* What the task requires:
Output the data below only from the line containing "index dip: (215, 340)" up to and including the line containing "middle dip: (129, 81)", exact and with the pictures left out.

* Raw data:
━━━━

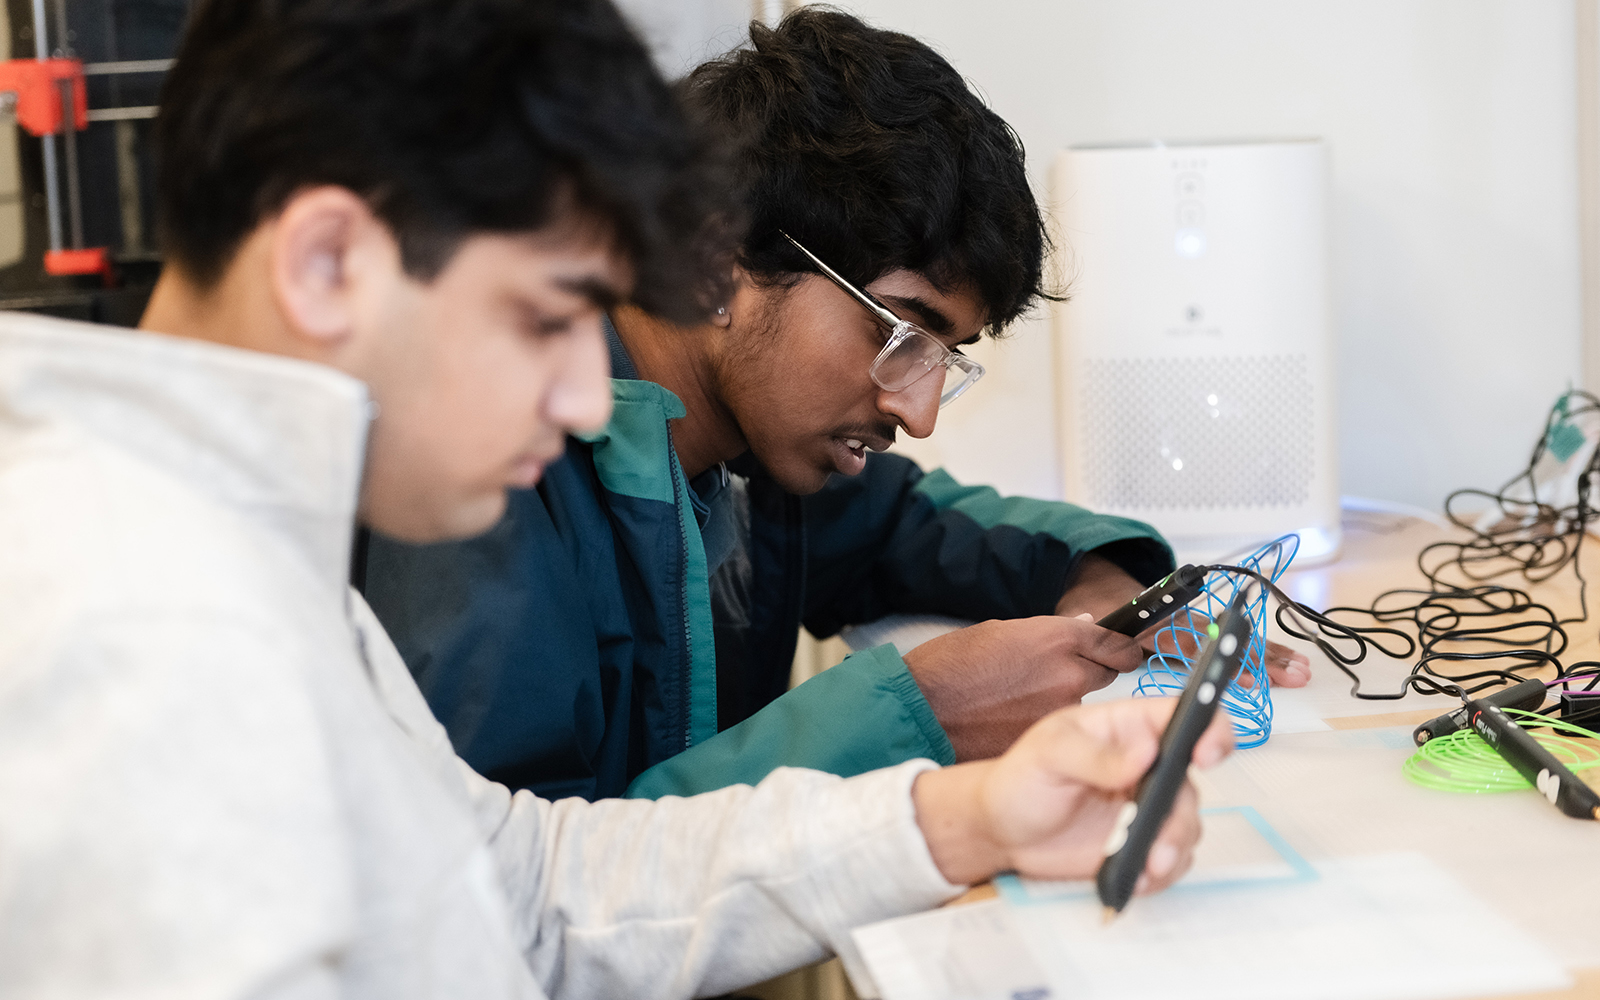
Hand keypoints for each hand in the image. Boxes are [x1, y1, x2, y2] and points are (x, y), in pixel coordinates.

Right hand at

━━━━

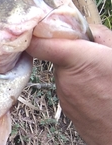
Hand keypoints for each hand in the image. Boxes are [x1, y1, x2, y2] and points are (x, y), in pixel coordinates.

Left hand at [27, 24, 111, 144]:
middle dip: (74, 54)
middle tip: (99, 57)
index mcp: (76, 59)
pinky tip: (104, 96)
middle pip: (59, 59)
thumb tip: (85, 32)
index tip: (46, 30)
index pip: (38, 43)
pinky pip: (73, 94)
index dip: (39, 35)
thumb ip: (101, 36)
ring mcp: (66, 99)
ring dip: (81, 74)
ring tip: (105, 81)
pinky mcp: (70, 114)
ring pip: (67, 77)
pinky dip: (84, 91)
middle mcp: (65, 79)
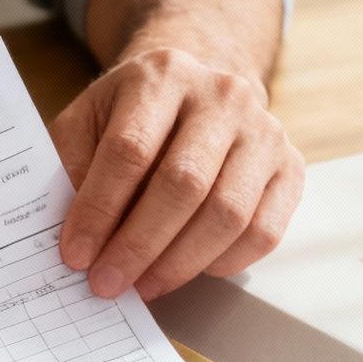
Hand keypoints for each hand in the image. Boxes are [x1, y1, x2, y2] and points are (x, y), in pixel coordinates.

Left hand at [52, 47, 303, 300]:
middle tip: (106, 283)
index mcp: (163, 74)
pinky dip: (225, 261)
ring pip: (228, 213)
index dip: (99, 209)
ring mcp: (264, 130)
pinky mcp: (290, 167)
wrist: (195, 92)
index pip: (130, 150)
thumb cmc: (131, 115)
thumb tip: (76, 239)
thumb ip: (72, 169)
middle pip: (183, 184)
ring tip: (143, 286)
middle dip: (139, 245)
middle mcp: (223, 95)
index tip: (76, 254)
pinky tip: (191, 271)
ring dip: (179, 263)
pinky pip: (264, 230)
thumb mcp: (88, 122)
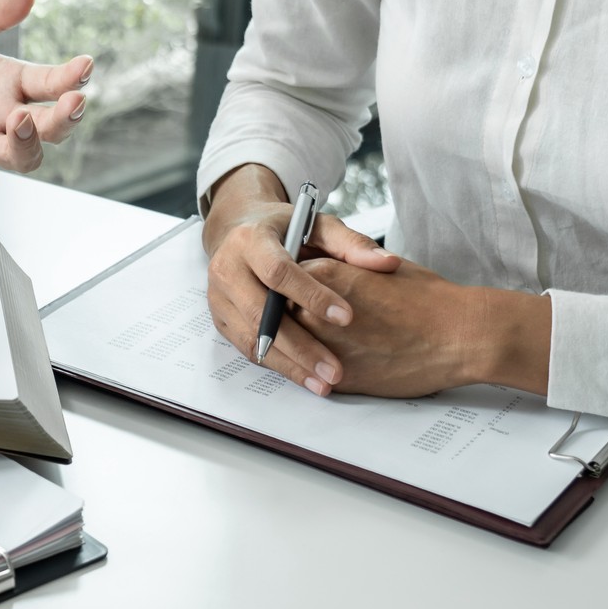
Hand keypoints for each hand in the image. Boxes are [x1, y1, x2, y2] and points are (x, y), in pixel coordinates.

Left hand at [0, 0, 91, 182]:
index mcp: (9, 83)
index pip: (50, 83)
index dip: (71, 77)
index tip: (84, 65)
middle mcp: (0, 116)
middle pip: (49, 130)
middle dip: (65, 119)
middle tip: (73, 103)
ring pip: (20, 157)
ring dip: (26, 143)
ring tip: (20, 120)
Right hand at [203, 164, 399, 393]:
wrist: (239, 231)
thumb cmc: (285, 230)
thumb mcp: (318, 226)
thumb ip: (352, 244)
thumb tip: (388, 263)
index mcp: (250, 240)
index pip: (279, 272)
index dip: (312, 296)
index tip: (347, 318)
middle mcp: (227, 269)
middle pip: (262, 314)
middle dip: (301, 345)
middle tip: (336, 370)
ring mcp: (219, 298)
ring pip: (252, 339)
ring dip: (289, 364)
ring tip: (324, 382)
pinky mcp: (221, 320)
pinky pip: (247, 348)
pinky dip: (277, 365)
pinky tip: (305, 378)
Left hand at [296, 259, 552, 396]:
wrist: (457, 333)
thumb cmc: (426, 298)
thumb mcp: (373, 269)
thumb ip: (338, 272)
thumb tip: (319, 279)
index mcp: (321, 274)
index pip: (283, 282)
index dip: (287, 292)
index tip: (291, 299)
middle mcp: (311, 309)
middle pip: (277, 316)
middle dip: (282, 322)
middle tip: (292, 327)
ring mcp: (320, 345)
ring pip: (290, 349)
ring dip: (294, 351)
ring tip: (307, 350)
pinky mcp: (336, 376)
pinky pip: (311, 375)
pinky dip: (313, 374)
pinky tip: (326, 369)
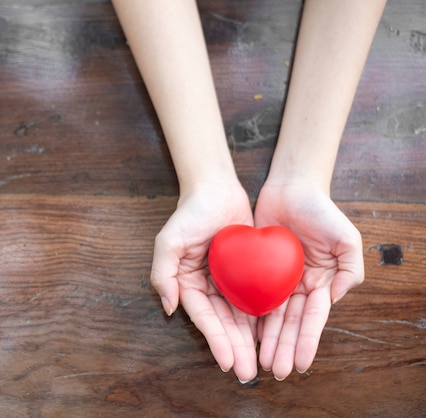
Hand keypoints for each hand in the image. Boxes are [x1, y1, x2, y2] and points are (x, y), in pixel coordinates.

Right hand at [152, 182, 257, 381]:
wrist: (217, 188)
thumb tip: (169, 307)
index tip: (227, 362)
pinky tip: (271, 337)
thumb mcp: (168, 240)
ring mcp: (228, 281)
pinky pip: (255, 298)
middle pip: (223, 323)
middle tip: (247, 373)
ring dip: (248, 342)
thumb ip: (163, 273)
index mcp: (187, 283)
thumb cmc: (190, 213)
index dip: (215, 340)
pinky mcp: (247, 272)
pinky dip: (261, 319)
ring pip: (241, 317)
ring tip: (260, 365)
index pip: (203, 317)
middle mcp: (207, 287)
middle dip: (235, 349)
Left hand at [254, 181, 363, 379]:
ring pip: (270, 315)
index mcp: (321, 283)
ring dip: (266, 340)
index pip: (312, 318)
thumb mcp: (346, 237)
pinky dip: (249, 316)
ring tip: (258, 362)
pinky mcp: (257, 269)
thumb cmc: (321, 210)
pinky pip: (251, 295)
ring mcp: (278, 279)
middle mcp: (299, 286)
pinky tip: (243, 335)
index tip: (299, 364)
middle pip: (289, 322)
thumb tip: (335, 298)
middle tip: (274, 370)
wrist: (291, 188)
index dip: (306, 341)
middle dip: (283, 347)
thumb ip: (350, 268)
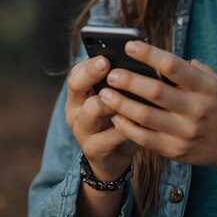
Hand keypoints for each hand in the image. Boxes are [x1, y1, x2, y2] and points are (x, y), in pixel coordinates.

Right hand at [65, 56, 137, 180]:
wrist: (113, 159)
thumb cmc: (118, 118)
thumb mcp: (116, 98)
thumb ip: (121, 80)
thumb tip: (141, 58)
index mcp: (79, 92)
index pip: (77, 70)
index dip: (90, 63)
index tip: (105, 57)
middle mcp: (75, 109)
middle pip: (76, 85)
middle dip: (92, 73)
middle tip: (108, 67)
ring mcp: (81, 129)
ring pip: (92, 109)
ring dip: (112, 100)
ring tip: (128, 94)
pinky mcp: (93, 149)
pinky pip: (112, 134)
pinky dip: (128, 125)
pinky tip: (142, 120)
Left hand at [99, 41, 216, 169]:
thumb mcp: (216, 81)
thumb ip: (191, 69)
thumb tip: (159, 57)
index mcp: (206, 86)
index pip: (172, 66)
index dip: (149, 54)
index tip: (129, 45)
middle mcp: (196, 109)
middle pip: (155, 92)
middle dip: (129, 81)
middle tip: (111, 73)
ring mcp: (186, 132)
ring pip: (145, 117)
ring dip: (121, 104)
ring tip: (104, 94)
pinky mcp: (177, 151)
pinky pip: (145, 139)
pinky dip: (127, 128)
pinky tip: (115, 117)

━━━━

* Finished exercise:
index dip: (215, 340)
pinky mcp: (247, 272)
pinky dip: (261, 319)
ring pip: (241, 317)
ring tip: (260, 365)
index pip: (203, 317)
middle mcp: (207, 287)
middle dip: (235, 349)
Left hand at [254, 181, 363, 379]:
ring pip: (270, 315)
index mcp: (321, 283)
ring dip: (266, 340)
index pip: (312, 318)
thumb mcp: (346, 237)
pinky dip: (249, 316)
ring tip: (258, 362)
pinky mcp: (257, 269)
thumb cmc: (321, 210)
pinky pip: (251, 295)
ring mcp: (278, 279)
middle mcp: (299, 286)
pinky tip: (243, 335)
index tip: (299, 364)
middle pip: (289, 322)
thumb tip: (335, 298)
middle tip: (274, 370)
wrist: (291, 188)
index dip: (306, 341)
middle dip: (283, 347)
thumb ip: (350, 268)
Hand keypoints for each hand in the image. Boxes are [x1, y1, x2, y2] and points are (x, y), in pixel coordinates.

Right hand at [65, 56, 137, 180]:
wrist: (113, 159)
thumb cmc: (118, 118)
thumb mcp: (116, 98)
thumb ip: (121, 80)
thumb tip: (141, 58)
index mcp: (79, 92)
index pip: (77, 70)
index dip: (90, 63)
index tip: (105, 57)
middle mcp: (75, 109)
middle pip: (76, 85)
middle dip: (92, 73)
middle tip: (108, 67)
ring mcp: (81, 129)
ring pip: (92, 109)
ring dip: (112, 100)
ring tip: (128, 94)
pinky mcp: (93, 149)
pinky pip: (112, 134)
pinky dip: (128, 125)
pinky tip: (142, 120)
Left hand at [99, 41, 216, 169]:
thumb mcp: (216, 81)
thumb ip: (191, 69)
thumb tip: (159, 57)
index mcp: (206, 86)
index pip: (172, 66)
index dip: (149, 54)
index tip: (129, 45)
middle mcp: (196, 109)
middle pip: (155, 92)
middle dip: (129, 81)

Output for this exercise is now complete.